Global Social Protest Research Group

The Global Social Protest Research Working Group of the Arrighi Center includes faculty, post-doctoral fellows, graduate students, and undergraduate students. The group is concerned with expanding our theoretical and empirical understanding of the recent major wave of global social unrest. The recent wave of global social unrest includes movements as diverse as the Arab Spring in the Middle East and North Africa, the Indignados Movement in Spain, the Occupy Movement in the United States, urban riots in Paris and London, and labor movements in China. The goal of the research working group is to build a detailed picture of the timing, spatial patterning, and forms of social unrest that have characterized the contemporary wave and to develop an understanding of the degree to which the current wave is similar/different from previous major global waves of social unrest. To pursue this empirical and theoretical agenda, the research group has pioneered new methodological approaches for collecting long-term world-scale data on social unrest.

Current Initiative

The group is in the process of creating a new database on global social unrest from 1851 to today from events reported in the international press, including The New York Times and The Guardian, with the goal of mapping the spatial-temporal distribution of events and forms of protest and grievances. The working group is also using the database to systematically compare the current period with past analogous periods of widespread global unrest.

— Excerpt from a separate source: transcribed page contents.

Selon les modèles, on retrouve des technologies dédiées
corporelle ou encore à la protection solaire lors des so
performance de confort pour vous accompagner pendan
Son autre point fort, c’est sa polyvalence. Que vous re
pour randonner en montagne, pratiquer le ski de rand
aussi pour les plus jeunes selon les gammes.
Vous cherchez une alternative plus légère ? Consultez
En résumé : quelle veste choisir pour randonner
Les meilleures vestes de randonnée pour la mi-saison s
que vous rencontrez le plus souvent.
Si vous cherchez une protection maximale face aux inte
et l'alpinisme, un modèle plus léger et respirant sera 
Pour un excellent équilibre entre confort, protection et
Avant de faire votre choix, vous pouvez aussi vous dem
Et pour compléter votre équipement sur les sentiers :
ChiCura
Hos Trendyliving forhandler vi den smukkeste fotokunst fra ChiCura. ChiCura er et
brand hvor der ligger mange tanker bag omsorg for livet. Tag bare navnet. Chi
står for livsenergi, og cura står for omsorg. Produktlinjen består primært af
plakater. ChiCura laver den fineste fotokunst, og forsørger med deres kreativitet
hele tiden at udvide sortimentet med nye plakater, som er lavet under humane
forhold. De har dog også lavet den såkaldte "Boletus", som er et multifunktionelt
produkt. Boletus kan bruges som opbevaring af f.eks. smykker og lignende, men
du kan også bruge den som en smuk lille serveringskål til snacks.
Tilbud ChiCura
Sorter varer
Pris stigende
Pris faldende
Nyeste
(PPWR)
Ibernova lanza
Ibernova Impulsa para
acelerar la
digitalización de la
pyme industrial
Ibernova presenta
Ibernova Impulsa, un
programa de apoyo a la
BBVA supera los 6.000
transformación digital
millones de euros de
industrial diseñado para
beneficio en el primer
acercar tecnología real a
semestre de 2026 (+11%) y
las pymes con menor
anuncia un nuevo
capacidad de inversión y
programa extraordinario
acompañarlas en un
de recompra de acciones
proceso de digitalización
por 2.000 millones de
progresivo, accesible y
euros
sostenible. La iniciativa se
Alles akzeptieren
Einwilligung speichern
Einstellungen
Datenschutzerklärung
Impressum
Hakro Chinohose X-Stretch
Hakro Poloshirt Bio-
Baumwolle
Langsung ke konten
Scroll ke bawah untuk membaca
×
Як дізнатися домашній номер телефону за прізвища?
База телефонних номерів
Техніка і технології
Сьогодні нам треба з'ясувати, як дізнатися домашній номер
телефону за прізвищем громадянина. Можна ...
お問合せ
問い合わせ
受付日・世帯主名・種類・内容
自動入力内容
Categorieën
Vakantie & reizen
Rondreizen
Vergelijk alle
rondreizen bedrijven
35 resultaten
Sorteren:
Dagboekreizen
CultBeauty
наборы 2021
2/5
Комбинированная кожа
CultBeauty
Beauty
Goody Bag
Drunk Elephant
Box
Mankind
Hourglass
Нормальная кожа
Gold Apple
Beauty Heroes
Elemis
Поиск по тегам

Members of the Global Social Protest Research Working group can contribute to the data collection procedure.

Grants, Publications, and Conferences

  • The research project is awarded a major research grant from the National Science Foundation.
  • The project is awarded a seed grant from the Institute of Data Intensive Engineering and Science to semi-automate the data collection process. The grant title is: “New Tools for Old Problems: Building a Global and Historical Data Set of Social Unrest.”
  • Professor Beverly J. Silver’s article, “The Remaking of the Global Working Class,” is published in the ROAR Magazine.
  • Jacobin interview with Professor Beverly J. Silver, “Workers of the World”  (Summer 2016, Issue 22).
  • Research Working Group members Beverly Silver, Sahan Savas Karatasli, and Sefika Kumral presented research findings at the panel, “The Current Global Upsurge of Labor and Social Unrest in World-Historical Perspective,” 40th Annual Social Science History Association (SSHA) Meeting, Baltimore, USA, November 12-15.
  • Research Working Group members Beverly Silver and Sahan Savas Karatasli’s article, “Historical Dynamics of Capitalism and Labor Movements,” is published in the Oxford Handbook of Social Movements, edited by Donatella della Porta and Mario Diani (Oxford University Press 2015).
  • Research Working Group members Sahan Savas Karatasli, Sefika Kumral, Ben Scully, and Smriti Upadhyay published, “Class, Crisis and the 2011 Protest Wave: Cyclical and Secular Trends in Global Labor Unrest,” as a book chapter of “Overcoming Global Inequalities” (Paradigm Publishers), edited by Immanuel Wallerstein, Christopher Chase-Dunn and Christian Suters (2015).
  • Research Working Group member Professor Beverly Silver published, “Theorising The Working Class in Twenty-First-Century Global Capitalism,” as a book chapter of Workers and Labour in a Globalised Capitalism (Palgrave Macmillan) edited by Maurizio Atzeni (2014).
  • An article titled, “Class explores new wave of global protests,” regarding the integration of Global Social Protest research working group activities and undergraduate education (Global Social Change and Development Research Practicum seminar) is published in the Johns Hopkins Newsletter.
  • Research Working Group members Sahan Karatasli, Sefika Kumral, Ben Scully, Beverly Silver, and Smriti Upadhyay presented a paper titled, “Bringing Labor Back in: Workers in the Current Wave of Global Social Protest,” based on preliminary findings of the empirical research and theoretical discussions in the working group meetings. The paper was presented at the 2013 Annual Meeting of the Political Economy of World-Systems Section of the American Sociological Association at the University of California, Riverside.
  • Research Working Group member Dr. Sahan Savas Karatasli developed a web page for collecting social unrest data. The project, Generating Online Databases with Maps and Timelines,  was funded by the JHU Center for Teaching Excellence and Innovation in 2012.